*** Block opens ***

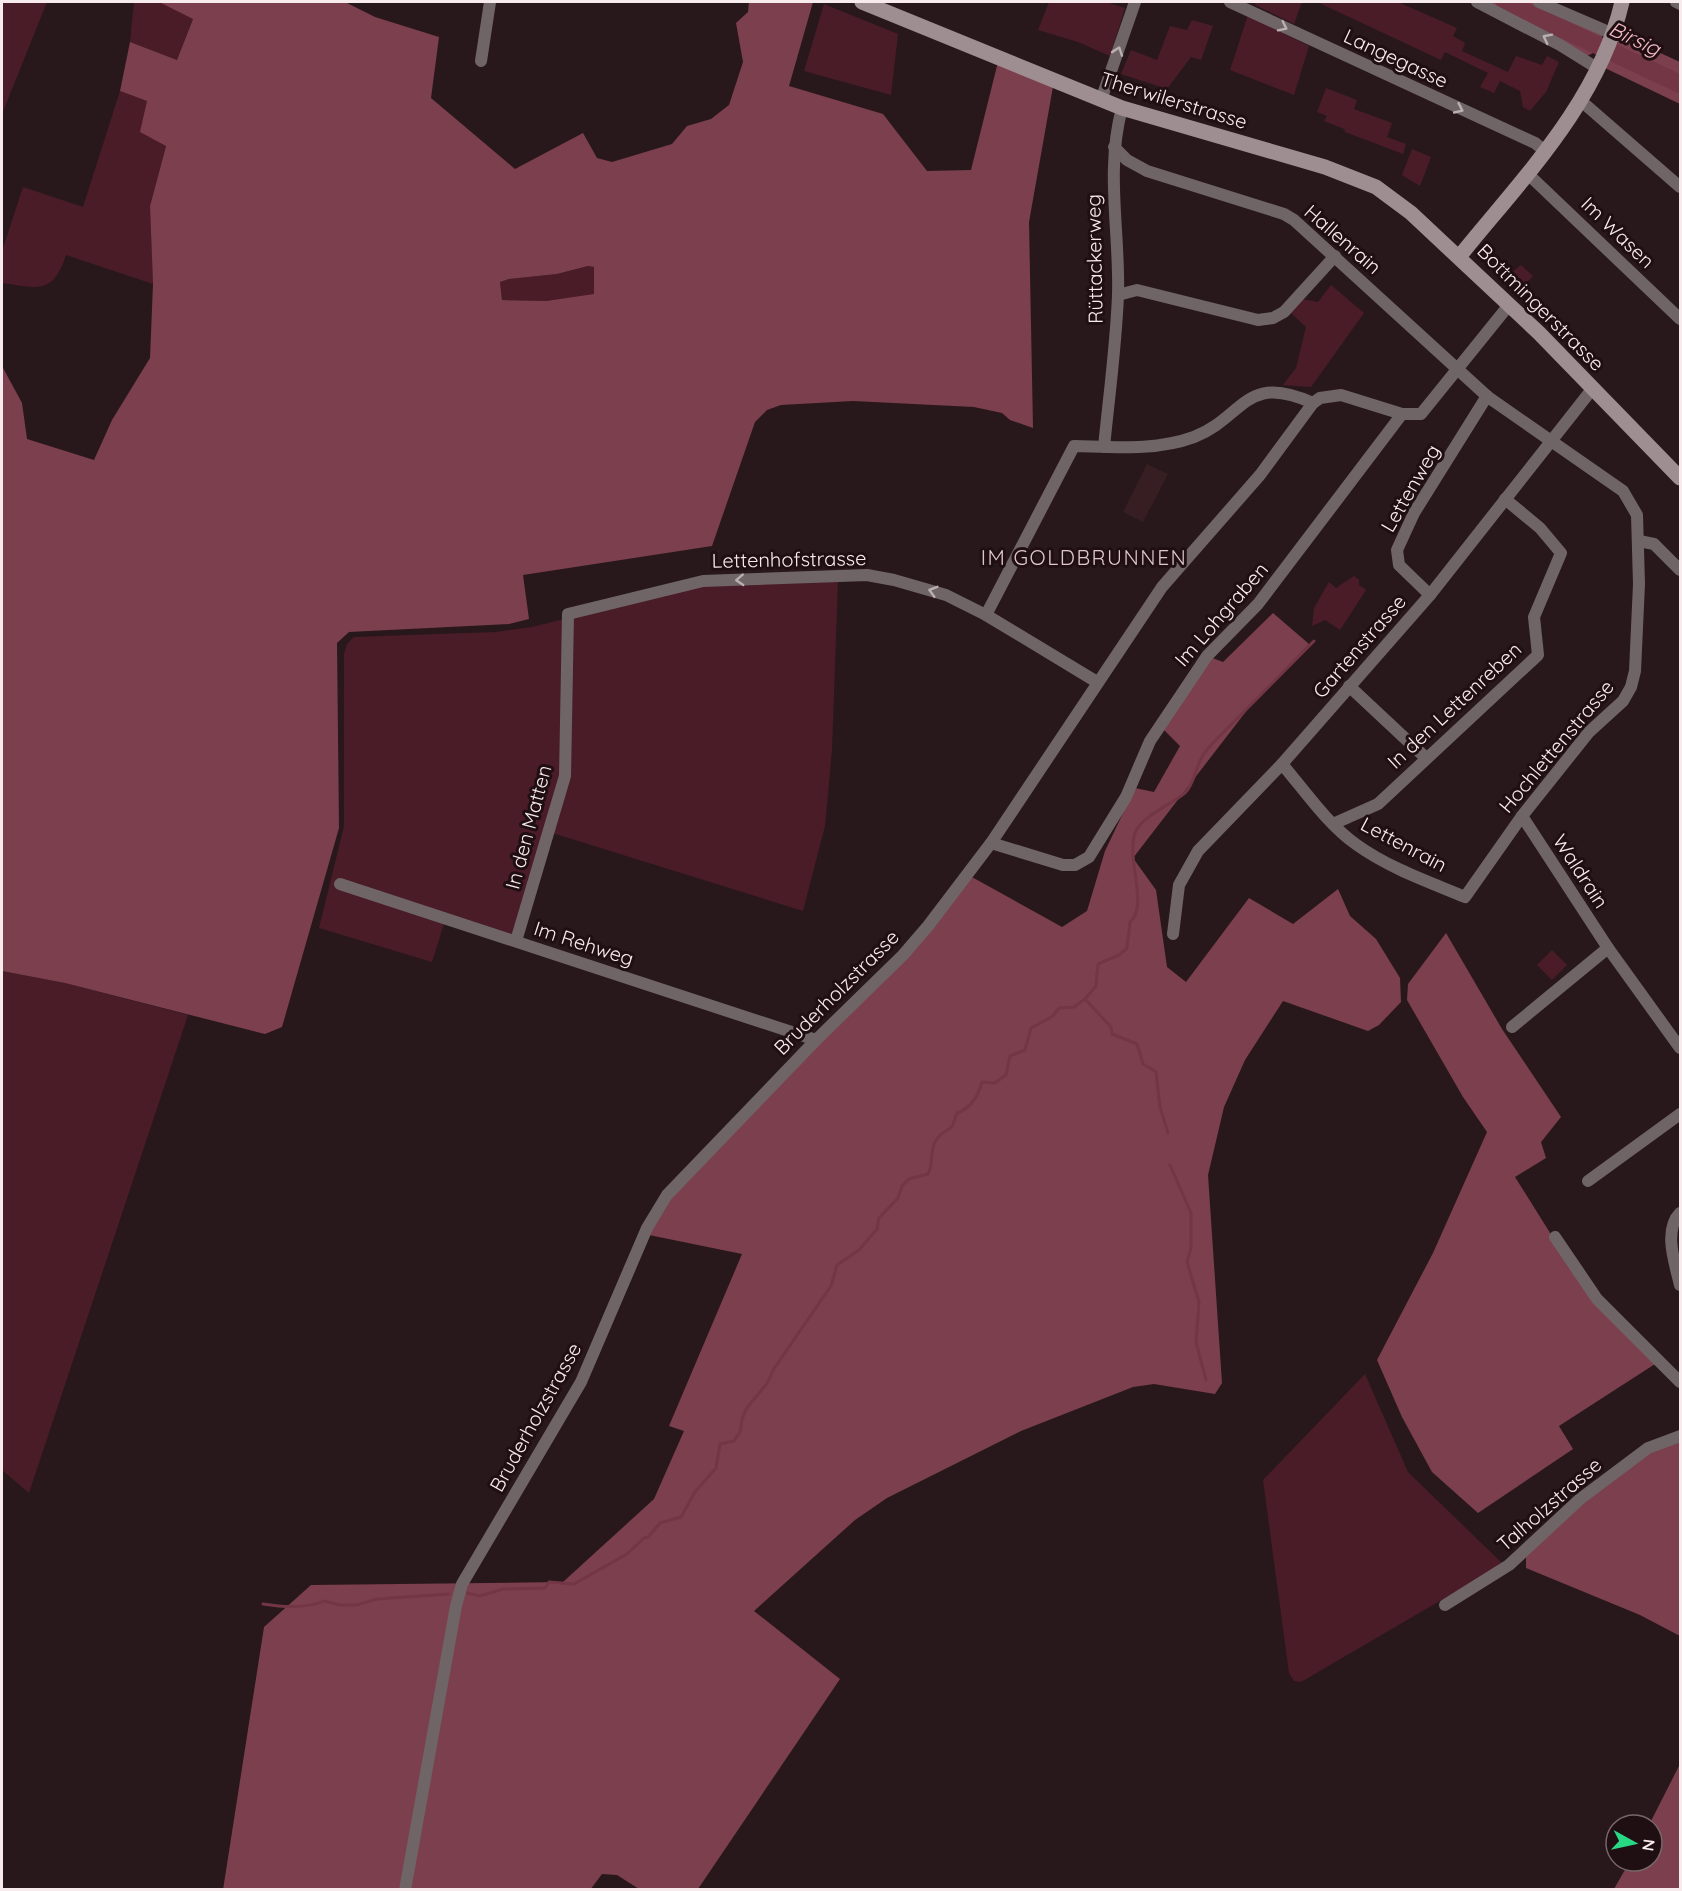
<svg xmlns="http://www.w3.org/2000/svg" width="1682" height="1891" font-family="Quicksand,sans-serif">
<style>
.built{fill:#371e23}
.green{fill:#491c28}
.forest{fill:#7c3f4e;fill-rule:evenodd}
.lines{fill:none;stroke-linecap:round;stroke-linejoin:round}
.stream{stroke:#723645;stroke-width:3}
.river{stroke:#723645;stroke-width:18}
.street{stroke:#6f6567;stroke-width:12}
.secondary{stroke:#9e8e91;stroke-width:15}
.oneway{stroke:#baafb1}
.labels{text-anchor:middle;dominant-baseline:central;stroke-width:6;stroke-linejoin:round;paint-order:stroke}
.street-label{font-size:20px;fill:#f8ebed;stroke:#1f0f12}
.water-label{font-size:21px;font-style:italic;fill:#f5bac5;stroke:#1f0f12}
.neighbourhood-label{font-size:21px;letter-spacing:1.5px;fill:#dfc6ca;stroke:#1f0f12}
</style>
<rect width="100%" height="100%" fill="#29181b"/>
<polygon class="built" points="1147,464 1168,474 1143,522 1123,512"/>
<g class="green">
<polygon points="2,2 47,2 2,114"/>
<polygon points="134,2 159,2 193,18 177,60 130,42"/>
<polygon points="1049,2 1106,2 1125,8 1110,56 1078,42 1038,30"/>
<polygon points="1256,2 1302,2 1294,24 1255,5"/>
<polygon points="1317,2 1398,2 1457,28 1453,36 1465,43 1462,51 1508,72 1516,56 1542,65 1547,56 1559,62 1546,92 1530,111 1523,107 1520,91 1500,81 1494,93 1480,87 1488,73 1445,52 1441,60"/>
<polygon points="824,4 898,34 891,95 804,71"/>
<polygon points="1248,15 1309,46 1294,95 1230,70"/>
<polygon points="1192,20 1213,26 1201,60 1191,57 1167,89 1121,74 1131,50 1157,60 1170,26 1187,30"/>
<polygon points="1326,88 1357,100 1354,109 1392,123 1387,137 1406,144 1403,154 1345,132 1344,129 1324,121 1327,116 1317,112"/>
<path d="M120,91L148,101L166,145L150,206L153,284L66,255C53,295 38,288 2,283V251L23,187L83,207Z"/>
<polygon points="1412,149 1431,157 1420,186 1402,175"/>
<polygon points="1521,265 1533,276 1517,292 1503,279"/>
<polygon points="588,266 594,267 594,295 546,301 502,300 500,282 509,279 557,274"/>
<polygon points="1331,285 1364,313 1311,387 1283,385 1296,368 1306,327 1290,312 1302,299 1318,302"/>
<polygon points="1354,576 1359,580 1359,585 1366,590 1340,630 1325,620 1312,626 1314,608 1329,582 1336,588"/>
<polygon points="838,580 832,750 825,826 803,911 546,831 515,936 447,914 432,962 319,928 344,826 344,654 347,644 354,637 495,632 532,627 701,585"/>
<polygon points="1552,950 1567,965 1552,980 1537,965"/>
<polygon points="2,971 65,983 188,1015 29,1493 2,1470"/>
<polygon points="1365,1374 1408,1472 1503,1564 1301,1682 1294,1681 1289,1673 1263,1480"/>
</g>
<g class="forest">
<path d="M159,2H345L375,17L439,37L431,98L515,169L583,133L597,158L612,162L672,144L687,126L711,119L729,105L743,62L736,23L748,12L749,2H813L789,86L883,114L927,171L971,170L999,58L1054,81L1029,222L1033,428L1010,420L1002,413L974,407L853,401L781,405L767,410L755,422L712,546L523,575L529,619L509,624L349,632L337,643L339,828L282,1027L265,1034L65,983L2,971V366L22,403L27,439L94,460L112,420L150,358L153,284L150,206L166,146L140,132L147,101L120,91L130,42L177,60L193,19ZM588,266L594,267V294L546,301L502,300L500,282L509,279L557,274Z"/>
<polygon points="1487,2 1532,2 1540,5 1603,33 1599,50 1587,56"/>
<polygon points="1621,35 1680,62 1680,104 1605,68"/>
<polygon points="1273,613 1309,644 1251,705 1133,858 1156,890 1167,967 1186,982 1249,898 1293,924 1338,889 1350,916 1376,939 1400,978 1401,1002 1379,1025 1368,1031 1283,1001 1245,1060 1224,1107 1208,1175 1222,1383 1215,1394 1154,1384 1133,1387 1021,1431 887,1498 855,1520 754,1611 840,1679 698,1889 639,1889 617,1875 602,1874 590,1890 223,1890 264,1627 311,1585 563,1582 654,1499 684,1431 669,1426 742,1254 649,1235 683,1180 970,876 1062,927 1087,911 1105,851 1135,788 1154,792 1180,746 1160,726 1207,656 1223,662"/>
<polygon points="1446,933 1502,1029 1561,1117 1541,1142 1546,1158 1515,1177 1582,1284 1655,1364 1559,1426 1573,1449 1478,1513 1432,1472 1402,1417 1377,1360 1433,1253 1487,1132 1463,1097 1407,1000 1408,984"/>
<path d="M1680,1440V1636L1640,1615L1526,1568V1554C1573,1514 1621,1460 1680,1440Z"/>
<polygon points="1680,1764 1680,1889 1614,1889 1630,1861 1652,1861 1652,1825 1649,1825"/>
</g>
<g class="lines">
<g class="stream">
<polyline points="1085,999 1111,1027 1112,1034 1137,1044 1143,1064 1156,1072 1160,1107 1168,1133"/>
<polyline points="1170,1165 1191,1213 1191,1248 1187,1262 1199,1302 1196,1342 1206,1380"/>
<path d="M467,1593L480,1596L503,1589L545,1588L549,1582L574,1584L627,1554L644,1538L648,1537L660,1523L681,1517L695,1492L716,1468L720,1444L734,1441L741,1430C740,1402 767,1394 773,1370L831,1286L837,1265L859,1250L877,1229L879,1218L898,1198L902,1186L909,1179L928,1174C937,1155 923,1143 952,1127L957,1113C971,1108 978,1097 982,1082L995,1083L1006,1075L1010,1056L1025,1050L1031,1028L1053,1016L1059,1008L1074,1007L1085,999L1096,986L1098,964L1119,955L1127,948L1130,922C1149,906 1126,860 1135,833C1141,816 1174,803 1185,793C1194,784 1195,770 1201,759C1203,754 1208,749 1212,744L1314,641"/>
<path d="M263,1604C282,1607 306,1609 324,1601L340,1605H357L377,1599L449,1594"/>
</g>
<polyline class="river" points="1505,2 1680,84"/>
<g class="street">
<polyline points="1230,2 1535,143 1545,151"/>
<polyline points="1477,2 1560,45 1597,68"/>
<polyline points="1539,2 1611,33"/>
<polyline points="1676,2 1680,4"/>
<polyline points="481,61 490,2"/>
<polyline points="1101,100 1135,2"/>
<polyline points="1580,100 1680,187"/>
<path d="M1114,147L1127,160L1147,171L1284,214L1294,220L1488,397L1623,491L1637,515L1639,584L1635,671L1631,687L1623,701L1589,732L1522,816L1465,897C1429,882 1389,868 1357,845C1328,825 1305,791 1282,764"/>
<polyline points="1528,174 1680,319"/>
<polyline points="1118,295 1137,290 1258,320 1273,318 1284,312 1335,256"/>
<path d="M1104,447C1109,396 1116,346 1118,295C1120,232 1105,171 1122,108"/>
<polyline points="1639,541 1654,544 1680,570"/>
<polyline points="1430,595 1399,565 1397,550 1414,513 1487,396"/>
<path d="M986,615L1074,446C1114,447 1156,451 1194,437C1245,417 1244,372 1313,403"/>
<polyline points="1349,686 1426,758"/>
<polyline points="1522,816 1608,948 1680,1048"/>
<polyline points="1333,824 1378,804 1538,655 1534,617 1561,553 1540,528 1505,499"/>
<polyline points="991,843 1063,865 1075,865 1089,857 1126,797 1150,741 1207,656 1258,604 1402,414"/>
<polyline points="340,884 816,1040"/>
<polyline points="1173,934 1179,885 1198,851 1282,764 1430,595 1593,388"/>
<polyline points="516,941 565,776 568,614 703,581 867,575 894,580 946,595 986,615 1097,682"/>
<polyline points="1512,1027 1608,948"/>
<polyline points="1588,1181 1680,1114"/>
<path d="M1680,1213C1663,1230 1675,1264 1680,1285"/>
<polyline points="1555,1237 1597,1299 1680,1382"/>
<polyline points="1445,1605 1509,1565 1580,1499 1648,1448 1680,1436"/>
<polyline points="405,1890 456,1606 462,1584 581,1382 647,1228 667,1195 816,1040 903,955 928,926 991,843 1162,587 1260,475 1313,403 1320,398 1341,395 1402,414 1421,414 1509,305"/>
</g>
<g class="secondary">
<polyline points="862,2 1122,108 1325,167 1376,187 1411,213 1539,333 1680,478"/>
<path d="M1459,257C1521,180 1599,102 1622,2"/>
</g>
</g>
<defs><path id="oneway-chevron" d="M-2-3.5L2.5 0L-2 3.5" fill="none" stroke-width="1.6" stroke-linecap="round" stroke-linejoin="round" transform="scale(1.5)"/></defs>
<g class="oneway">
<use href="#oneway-chevron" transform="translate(1283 27) rotate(26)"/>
<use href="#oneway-chevron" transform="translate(1547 38) rotate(-153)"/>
<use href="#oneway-chevron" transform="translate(1118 51) rotate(-71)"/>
<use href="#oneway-chevron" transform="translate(1459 109) rotate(25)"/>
<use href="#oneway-chevron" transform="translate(740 580) rotate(177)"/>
<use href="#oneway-chevron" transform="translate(933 591) rotate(-164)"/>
</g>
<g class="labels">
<g class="street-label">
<text transform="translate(1396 58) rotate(25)">Langegasse</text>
<text transform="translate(1174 100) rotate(17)">Therwilerstrasse</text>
<text transform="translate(1618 232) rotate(44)">Im Wasen</text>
<text transform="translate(1343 239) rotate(41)">Hallenrain</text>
<text transform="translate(1094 259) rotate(-91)">Rüttackerweg</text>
<text transform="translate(1541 307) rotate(45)">Bottmingerstrasse</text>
<text transform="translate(1410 488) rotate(-60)">Lettenweg</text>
<text transform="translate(789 559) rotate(-1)">Lettenhofstrasse</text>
<text transform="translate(1221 614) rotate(-49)">Im Lohgraben</text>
<text transform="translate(1359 646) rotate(-49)">Gartenstrasse</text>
<text transform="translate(1454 705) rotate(-43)">In den Lettenreben</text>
<text transform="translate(1556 746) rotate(-50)">Hochlettenstrasse</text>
<text transform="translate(528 827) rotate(-75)">In den Matten</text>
<text transform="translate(1404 844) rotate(28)">Lettenrain</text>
<text transform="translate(1581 871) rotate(57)">Waldrain</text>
<text transform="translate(584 943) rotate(18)">Im Rehweg</text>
<text transform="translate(836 992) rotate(-45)">Bruderholzstrasse</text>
<text transform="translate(535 1417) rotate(-61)">Bruderholzstrasse</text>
<text transform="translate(1549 1504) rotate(-41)">Talholzstrasse</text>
</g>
<g class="water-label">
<text transform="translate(1635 38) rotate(25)">Birsig</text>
</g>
<g class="neighbourhood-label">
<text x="1084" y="557">IM GOLDBRUNNEN</text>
</g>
</g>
<rect width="1682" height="1891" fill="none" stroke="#f8ebed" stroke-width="6"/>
<g transform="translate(1634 1843) rotate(98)"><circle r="28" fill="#1f0f12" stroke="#76676a" stroke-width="1.5"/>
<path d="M0-4.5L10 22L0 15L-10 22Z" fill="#29d885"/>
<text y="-9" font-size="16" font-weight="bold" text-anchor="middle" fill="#f8ebed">N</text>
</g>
</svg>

*** Block closes ***

*Problem*: Take each line of the material that contains the word "labels" and list it.

*Your response*:
.labels{text-anchor:middle;dominant-baseline:central;stroke-width:6;stroke-linejoin:round;paint-order:stroke}
<g class="labels">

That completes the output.